───── Source document ─────
Now that I like. It gives me a good idea of how it would look in my car as I have the same gear knob and same seats too. How much of the knob had to be cut off?


----------



## __Dom__ (Jun 25, 2009)

Charlie did some pics on page 3 showing what you need to chop off the knob. Another pic from further away, rather fuzzy I'm afraid...









:lol: Doug - honestly no photoshop wizardry. Although now you mention it is goes glow rather! Definately a good move to use those rounded bolts...looks great.

Update : ah. It appears the ethereal glow/blur is thanks to my 13 month old sticky fingered son. He's into squeezing strawberries at the moment and sharing the consequences with my keys, wall, floor, windows...and my phone. :roll:


----------



## sTTranger (Oct 21, 2008)

I want one [smiley=bigcry.gif] [smiley=bigcry.gif] [smiley=bigcry.gif] [smiley=bigcry.gif] [smiley=bigcry.gif] [smiley=bigcry.gif] [smiley=bigcry.gif] [smiley=bigcry.gif] [smiley=bigcry.gif] [smiley=bigcry.gif]


----------



## les (Jul 24, 2006)

Just a word of warning unfortunately this does not work with the Neuspeed short shift.  I tried one and the gear shaft hardly locates in the slots and even hits against some of the prongs. I am sure Charlie will inform you of such if you have the Neuspeed short shift as I have. Such a shame as I so wanted it to work with mine. [smiley=baby.gif]


----------



## Naresh (Nov 22, 2004)

__Dom__ said:


> Charlie did some pics on page 3 showing what you need to chop off the knob. Another pic from further away, rather fuzzy I'm afraid...


That pic makes the surface of the gator look black which kind of looks cool. That may be an option for those of you wanting a contrasting look. Charlie this is growing on me mate! 8)


----------



## DAZTTC (May 20, 2005)

les said:


> Just a word of warning unfortunately this does not work with the Neuspeed short shift.  I tried one and the gear shaft hardly locates in the slots and even hits against some of the prongs. I am sure Charlie will inform you of such if you have the Neuspeed short shift as I have. Such a shame as I so wanted it to work with mine. [smiley=baby.gif]


I thought this mite be the case Les and probably worse still with my Neuspeed+Forge side to side short shifts.You could always glue it to the back of your car :lol: :wink:

DAZ


----------



## DAZTTC (May 20, 2005)

Naresh said:


> __Dom__ said:
> 
> 
> > Charlie did some pics on page 3 showing what you need to chop off the knob. Another pic from further away, rather fuzzy I'm afraid...
> ...


Naresh you may have something there but i think if the outside spacer ring and the outside of the gate ring were black.It would not look so high more OEM. 8)

DAZ


----------



## Naresh (Nov 22, 2004)

Yeah true but if you want to go more OEM how about getting the spacer ring dimpled all the way round like the dash vent trims? 8)


----------



## DAZTTC (May 20, 2005)

Naresh said:


> Yeah true but if you want to go more OEM how about getting the spacer ring dimpled all the way round like the dash vent trims? 8)


Yes very 8) you are the mod god :lol: :wink:

DAZ


----------



## Charlie (Dec 15, 2006)
───── Supplied material ─────
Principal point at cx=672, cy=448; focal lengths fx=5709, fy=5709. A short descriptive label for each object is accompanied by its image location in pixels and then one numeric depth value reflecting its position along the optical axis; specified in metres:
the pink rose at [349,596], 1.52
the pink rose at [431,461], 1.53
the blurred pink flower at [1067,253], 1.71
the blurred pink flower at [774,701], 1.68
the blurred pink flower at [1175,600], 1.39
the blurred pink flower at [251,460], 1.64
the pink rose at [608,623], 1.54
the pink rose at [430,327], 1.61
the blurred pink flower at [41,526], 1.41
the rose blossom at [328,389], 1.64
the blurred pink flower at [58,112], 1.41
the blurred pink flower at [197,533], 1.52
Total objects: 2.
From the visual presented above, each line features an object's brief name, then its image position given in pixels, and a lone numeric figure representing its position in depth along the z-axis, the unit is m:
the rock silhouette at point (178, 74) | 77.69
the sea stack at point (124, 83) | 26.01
─────
───── Supplied material ─────
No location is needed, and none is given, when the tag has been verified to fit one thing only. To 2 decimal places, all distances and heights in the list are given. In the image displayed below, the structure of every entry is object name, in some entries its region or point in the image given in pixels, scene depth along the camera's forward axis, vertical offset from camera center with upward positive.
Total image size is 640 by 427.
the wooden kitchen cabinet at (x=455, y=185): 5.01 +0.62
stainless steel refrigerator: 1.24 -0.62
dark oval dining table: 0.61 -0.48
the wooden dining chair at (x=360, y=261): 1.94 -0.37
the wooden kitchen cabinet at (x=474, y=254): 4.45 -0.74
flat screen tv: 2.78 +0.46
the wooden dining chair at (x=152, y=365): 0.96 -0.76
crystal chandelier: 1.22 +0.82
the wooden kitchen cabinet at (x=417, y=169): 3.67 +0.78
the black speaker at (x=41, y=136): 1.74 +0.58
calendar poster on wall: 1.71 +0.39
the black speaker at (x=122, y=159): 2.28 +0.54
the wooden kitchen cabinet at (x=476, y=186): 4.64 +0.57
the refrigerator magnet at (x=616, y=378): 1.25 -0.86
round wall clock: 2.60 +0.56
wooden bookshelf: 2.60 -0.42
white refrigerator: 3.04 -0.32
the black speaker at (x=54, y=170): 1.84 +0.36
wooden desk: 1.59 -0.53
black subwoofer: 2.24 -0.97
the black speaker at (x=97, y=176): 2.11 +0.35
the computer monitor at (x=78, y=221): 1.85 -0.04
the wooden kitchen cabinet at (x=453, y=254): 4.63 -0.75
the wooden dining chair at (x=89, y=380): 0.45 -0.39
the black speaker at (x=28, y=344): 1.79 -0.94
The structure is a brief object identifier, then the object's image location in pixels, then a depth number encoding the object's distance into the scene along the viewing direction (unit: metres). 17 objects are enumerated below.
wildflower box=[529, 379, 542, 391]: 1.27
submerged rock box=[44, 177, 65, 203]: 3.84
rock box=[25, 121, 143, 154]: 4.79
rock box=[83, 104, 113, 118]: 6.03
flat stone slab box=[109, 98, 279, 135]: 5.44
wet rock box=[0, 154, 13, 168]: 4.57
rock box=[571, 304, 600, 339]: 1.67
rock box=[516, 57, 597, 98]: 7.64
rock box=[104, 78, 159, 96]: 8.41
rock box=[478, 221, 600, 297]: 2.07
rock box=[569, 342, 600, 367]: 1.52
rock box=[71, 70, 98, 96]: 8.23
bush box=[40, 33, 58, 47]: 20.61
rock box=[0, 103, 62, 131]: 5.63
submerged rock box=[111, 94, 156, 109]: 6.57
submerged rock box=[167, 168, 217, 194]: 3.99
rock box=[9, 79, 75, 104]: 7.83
─────
───── Supplied material ─────
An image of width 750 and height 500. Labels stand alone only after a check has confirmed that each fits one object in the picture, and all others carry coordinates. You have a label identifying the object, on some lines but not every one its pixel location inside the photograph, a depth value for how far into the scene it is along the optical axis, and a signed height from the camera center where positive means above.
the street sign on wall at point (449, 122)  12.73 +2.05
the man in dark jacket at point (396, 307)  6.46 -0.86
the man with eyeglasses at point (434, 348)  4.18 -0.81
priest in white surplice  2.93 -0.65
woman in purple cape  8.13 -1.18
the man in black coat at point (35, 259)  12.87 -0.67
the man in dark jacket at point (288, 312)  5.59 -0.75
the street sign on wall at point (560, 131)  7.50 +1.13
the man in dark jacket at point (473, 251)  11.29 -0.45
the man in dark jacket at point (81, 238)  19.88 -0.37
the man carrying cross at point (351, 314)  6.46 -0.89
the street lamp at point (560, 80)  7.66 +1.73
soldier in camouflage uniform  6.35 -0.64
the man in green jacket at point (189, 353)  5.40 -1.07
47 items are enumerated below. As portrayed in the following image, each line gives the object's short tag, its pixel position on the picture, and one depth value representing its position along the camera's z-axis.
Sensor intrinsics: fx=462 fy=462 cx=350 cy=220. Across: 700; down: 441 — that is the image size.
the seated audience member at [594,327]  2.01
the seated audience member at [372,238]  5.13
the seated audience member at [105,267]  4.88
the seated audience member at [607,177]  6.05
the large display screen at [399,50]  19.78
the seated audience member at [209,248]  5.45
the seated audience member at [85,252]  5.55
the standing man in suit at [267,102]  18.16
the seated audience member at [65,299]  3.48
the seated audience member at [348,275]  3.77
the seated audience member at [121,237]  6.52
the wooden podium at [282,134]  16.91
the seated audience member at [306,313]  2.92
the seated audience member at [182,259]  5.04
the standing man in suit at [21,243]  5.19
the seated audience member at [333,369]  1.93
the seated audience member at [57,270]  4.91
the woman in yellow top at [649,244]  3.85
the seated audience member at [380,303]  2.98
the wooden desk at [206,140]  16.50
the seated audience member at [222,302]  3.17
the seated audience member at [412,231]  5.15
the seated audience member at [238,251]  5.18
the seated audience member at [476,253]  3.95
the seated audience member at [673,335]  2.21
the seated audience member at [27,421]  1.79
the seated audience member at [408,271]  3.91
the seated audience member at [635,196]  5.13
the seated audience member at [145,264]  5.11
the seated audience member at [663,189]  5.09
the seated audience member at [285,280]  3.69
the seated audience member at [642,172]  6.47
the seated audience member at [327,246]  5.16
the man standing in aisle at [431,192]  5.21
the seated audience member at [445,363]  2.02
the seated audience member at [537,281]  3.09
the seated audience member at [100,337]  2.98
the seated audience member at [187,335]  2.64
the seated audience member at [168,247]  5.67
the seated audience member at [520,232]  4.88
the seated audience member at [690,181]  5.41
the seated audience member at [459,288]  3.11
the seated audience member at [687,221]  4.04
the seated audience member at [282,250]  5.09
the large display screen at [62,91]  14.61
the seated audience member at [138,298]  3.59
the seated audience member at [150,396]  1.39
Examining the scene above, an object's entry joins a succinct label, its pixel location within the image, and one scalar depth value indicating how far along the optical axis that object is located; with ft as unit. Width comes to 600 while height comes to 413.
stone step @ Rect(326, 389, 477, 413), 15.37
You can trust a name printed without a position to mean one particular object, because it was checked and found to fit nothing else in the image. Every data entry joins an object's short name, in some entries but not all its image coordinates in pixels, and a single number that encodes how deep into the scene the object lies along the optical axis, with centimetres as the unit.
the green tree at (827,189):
─────
• Work instruction 1:
Name each distinct username that heads a post in the forum thread, listing each one only once.
• Work instruction 2:
Repeat the part of the forum thread between "Naresh you may" and "more OEM. 8)", inclusive, word for word.

• Final answer 1:
Dom
sTTranger
les
Naresh
DAZTTC
Charlie

• Final answer 2:
Naresh you may have something there but i think if the outside spacer ring and the outside of the gate ring were black.It would not look so high more OEM. 8)